ALFONSO PELÁEZ
El 15 de octubre del año en curso presenté un libro en el palacete consistorial y, cómo no, ahí estabas tú. El 17 del mismo mes en la Iglesia de San Pedro te vi ir a comulgar en el funeral de mi madre. El pasado 1 de noviembre, inusual día de verano, a eso de las 12,30, me dijiste en la barandilla de la Escalerona, con nuestro común amigo Lalo de testigo: «Doctor, vaya playu de pacotilla, tien razón Víctor Labrada, ¿qué haces de nicky a 22 grados?». A lo que te respondí: «Llevo en la playa desde las 9 y acabo de darme un calonín y el agua está más fría que su madre». «¿Quiés un trajebañu? ?». «Vete a rascala», me respondiste con esa intransferible sonrisa.
El 15 de noviembre pasado, cerca de las 11 de la mañana, en la habitación 802 ó 12 ó quizás 22, durante no menos de una hora - estabas de zapatos, con tu "Albertiana" gorra y pijama azul horizonte- hablamos largo y tendido, amén de tu ignota enfermedad, de la placa para la plaza del médico Francisco Cienfuegos-Jovellanos; de la recuperación de la playa de Salinas; de Paz Felgueroso, a la que me consta que apreciabas un montón; de tus grandes amigos Paco Prendes y Rafa Lorenzo y, cómo no, de la bahía gijonesa que te traía tan sumamente preocupado. Al despedirnos, estrechándonos las manos y mirándonos a la cara me dijiste: «Nada más salga de aquí pasaré por la droguería para que me firmes un libro y así de paso tomamos algo en Casa Ataúlfo».

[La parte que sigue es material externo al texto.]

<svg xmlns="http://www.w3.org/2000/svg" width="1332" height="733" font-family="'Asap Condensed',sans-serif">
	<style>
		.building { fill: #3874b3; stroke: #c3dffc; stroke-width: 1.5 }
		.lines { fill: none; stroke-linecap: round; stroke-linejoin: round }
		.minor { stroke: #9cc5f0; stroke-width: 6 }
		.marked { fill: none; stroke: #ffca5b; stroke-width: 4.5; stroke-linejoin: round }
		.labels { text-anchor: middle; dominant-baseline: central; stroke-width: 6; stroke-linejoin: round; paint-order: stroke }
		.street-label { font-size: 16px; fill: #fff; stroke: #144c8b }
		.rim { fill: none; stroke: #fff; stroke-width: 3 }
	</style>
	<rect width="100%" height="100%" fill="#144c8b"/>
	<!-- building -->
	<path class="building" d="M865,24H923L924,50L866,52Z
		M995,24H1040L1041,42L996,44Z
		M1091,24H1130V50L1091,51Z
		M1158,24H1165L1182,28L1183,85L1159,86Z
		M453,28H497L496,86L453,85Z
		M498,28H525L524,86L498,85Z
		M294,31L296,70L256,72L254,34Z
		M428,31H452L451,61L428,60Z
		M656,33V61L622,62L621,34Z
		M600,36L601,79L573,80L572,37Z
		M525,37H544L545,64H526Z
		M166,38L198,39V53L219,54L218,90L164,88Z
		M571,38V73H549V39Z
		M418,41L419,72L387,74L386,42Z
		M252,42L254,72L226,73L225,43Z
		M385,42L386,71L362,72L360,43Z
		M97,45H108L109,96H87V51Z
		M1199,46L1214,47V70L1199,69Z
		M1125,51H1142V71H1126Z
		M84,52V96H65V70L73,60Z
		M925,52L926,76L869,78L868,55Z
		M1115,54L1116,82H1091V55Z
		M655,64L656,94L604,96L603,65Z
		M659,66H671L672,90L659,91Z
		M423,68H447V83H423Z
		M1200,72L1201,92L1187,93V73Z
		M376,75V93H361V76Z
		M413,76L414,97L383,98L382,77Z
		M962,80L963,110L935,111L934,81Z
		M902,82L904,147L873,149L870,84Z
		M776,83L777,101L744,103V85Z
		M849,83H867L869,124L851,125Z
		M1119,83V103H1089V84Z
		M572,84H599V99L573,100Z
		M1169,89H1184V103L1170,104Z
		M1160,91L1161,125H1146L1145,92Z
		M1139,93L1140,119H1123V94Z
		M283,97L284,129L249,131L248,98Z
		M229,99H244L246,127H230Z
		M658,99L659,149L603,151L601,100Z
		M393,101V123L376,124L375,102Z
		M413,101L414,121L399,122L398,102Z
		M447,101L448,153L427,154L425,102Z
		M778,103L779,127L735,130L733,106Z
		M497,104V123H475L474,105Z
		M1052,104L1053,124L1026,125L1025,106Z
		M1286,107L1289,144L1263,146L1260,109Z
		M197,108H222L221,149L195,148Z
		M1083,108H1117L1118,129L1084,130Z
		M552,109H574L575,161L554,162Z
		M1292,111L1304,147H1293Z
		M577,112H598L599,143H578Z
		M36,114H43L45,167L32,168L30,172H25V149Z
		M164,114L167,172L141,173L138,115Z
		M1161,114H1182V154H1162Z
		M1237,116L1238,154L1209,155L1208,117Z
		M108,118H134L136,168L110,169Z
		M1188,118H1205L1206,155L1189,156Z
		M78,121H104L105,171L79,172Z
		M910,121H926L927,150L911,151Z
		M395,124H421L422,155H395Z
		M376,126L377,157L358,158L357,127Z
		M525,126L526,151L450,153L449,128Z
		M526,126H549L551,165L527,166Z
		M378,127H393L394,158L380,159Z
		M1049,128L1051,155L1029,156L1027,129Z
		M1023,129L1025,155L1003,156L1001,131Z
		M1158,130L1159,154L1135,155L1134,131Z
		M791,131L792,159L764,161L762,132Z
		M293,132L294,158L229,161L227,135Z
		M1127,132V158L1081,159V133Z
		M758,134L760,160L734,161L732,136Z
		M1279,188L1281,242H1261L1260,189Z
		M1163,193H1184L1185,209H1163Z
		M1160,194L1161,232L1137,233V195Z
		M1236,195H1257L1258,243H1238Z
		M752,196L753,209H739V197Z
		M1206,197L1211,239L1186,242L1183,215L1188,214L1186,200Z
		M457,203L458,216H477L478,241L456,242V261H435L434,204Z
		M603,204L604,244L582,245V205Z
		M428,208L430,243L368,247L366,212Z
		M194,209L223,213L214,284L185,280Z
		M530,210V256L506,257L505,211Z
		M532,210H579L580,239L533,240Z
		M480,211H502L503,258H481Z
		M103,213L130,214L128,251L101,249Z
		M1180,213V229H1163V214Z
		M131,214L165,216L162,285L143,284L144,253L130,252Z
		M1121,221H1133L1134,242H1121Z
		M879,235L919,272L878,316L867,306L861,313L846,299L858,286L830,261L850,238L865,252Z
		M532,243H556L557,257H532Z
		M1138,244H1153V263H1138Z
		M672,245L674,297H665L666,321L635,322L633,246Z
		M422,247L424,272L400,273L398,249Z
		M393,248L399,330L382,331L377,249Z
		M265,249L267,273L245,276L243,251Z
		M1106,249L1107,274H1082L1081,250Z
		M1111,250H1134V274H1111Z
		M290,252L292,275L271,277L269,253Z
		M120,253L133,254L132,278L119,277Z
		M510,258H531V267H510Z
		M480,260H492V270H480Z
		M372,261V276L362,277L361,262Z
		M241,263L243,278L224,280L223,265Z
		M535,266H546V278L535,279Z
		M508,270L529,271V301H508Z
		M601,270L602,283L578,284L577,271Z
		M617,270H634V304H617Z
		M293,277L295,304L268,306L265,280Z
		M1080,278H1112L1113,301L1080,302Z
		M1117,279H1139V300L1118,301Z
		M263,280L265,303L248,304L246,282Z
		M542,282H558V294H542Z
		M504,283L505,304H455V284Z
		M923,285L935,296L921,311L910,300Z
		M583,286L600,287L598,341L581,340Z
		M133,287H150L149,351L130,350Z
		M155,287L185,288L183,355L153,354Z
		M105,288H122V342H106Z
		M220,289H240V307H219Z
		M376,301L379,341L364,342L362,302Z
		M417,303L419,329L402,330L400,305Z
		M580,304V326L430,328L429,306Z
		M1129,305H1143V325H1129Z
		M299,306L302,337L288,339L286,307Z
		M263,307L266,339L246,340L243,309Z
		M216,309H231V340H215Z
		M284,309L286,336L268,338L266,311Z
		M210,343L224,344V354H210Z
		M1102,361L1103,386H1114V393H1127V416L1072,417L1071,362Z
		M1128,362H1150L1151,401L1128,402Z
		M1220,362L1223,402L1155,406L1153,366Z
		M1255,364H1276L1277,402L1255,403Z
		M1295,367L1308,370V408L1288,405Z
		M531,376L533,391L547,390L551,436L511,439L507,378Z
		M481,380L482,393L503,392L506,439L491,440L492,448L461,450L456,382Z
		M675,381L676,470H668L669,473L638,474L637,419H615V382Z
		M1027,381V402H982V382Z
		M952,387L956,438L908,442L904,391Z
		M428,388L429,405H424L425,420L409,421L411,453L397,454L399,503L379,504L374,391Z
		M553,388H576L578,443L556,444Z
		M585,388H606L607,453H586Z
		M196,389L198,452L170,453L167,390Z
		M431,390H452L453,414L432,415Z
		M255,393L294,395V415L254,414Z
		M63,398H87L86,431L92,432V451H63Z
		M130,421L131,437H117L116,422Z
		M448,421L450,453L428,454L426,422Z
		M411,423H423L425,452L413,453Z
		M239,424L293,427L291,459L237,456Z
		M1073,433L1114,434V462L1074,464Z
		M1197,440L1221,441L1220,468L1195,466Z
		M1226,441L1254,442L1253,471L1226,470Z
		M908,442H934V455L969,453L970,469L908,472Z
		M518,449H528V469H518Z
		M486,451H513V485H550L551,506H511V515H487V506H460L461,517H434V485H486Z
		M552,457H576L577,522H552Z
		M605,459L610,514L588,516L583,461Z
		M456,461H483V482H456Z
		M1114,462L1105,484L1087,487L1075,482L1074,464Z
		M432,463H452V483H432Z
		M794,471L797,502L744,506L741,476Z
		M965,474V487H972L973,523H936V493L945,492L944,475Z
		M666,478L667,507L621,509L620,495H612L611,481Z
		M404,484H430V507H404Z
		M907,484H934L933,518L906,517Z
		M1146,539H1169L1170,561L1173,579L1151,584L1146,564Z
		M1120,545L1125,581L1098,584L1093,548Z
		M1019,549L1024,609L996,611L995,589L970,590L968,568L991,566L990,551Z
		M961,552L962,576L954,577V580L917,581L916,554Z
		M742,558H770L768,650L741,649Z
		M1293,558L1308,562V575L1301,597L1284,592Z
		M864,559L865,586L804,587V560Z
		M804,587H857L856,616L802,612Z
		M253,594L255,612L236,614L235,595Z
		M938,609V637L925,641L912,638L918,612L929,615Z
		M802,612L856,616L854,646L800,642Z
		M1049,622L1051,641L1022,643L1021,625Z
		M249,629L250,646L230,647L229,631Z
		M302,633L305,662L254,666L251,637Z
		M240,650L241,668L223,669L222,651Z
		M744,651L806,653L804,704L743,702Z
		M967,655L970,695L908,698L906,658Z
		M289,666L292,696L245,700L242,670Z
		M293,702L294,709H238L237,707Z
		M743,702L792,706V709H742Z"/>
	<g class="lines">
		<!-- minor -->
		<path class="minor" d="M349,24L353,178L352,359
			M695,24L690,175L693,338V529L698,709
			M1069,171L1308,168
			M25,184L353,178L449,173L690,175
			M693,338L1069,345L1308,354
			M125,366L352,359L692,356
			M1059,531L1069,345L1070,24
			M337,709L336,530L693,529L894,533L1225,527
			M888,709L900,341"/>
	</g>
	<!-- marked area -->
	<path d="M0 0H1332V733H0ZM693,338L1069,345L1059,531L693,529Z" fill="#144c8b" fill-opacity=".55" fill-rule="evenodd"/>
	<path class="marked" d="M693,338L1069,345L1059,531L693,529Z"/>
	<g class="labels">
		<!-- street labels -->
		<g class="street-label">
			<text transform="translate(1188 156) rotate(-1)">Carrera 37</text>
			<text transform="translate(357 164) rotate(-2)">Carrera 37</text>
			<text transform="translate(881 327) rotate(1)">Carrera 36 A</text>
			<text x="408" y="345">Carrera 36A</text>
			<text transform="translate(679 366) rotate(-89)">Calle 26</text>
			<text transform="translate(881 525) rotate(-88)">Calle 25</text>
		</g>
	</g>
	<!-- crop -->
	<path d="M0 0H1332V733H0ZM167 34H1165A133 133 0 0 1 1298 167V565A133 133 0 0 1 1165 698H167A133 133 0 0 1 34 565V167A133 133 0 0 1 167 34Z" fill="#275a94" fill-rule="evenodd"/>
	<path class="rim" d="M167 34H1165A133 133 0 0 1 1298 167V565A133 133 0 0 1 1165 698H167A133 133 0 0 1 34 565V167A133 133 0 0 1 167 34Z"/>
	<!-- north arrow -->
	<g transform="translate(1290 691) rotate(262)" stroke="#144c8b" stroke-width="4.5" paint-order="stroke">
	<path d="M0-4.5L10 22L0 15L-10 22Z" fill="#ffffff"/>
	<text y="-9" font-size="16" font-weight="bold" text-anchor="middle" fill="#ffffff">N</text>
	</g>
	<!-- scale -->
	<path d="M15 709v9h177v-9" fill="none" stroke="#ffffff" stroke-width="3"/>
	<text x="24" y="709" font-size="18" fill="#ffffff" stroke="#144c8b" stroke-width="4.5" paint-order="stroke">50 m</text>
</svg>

Amigo Peltop, en este fin de año en el que tal parece que me están cayendo todas, no te imaginas lo que he sentido tu partida, pues al fin y al cabo me estoy quedando sin referentes. Fue un inmenso placer haberte disfrutado. Hasta cualquier día en el que a buen seguro, claro que sí, volveremos a vernos.
P.. Dales recuerdos a dos amigos tuyos, que seguro ahí están, y que tanto significaron para mí: mi padre, Luis Peláez y mi suegro y además amigo, Arturo Vila.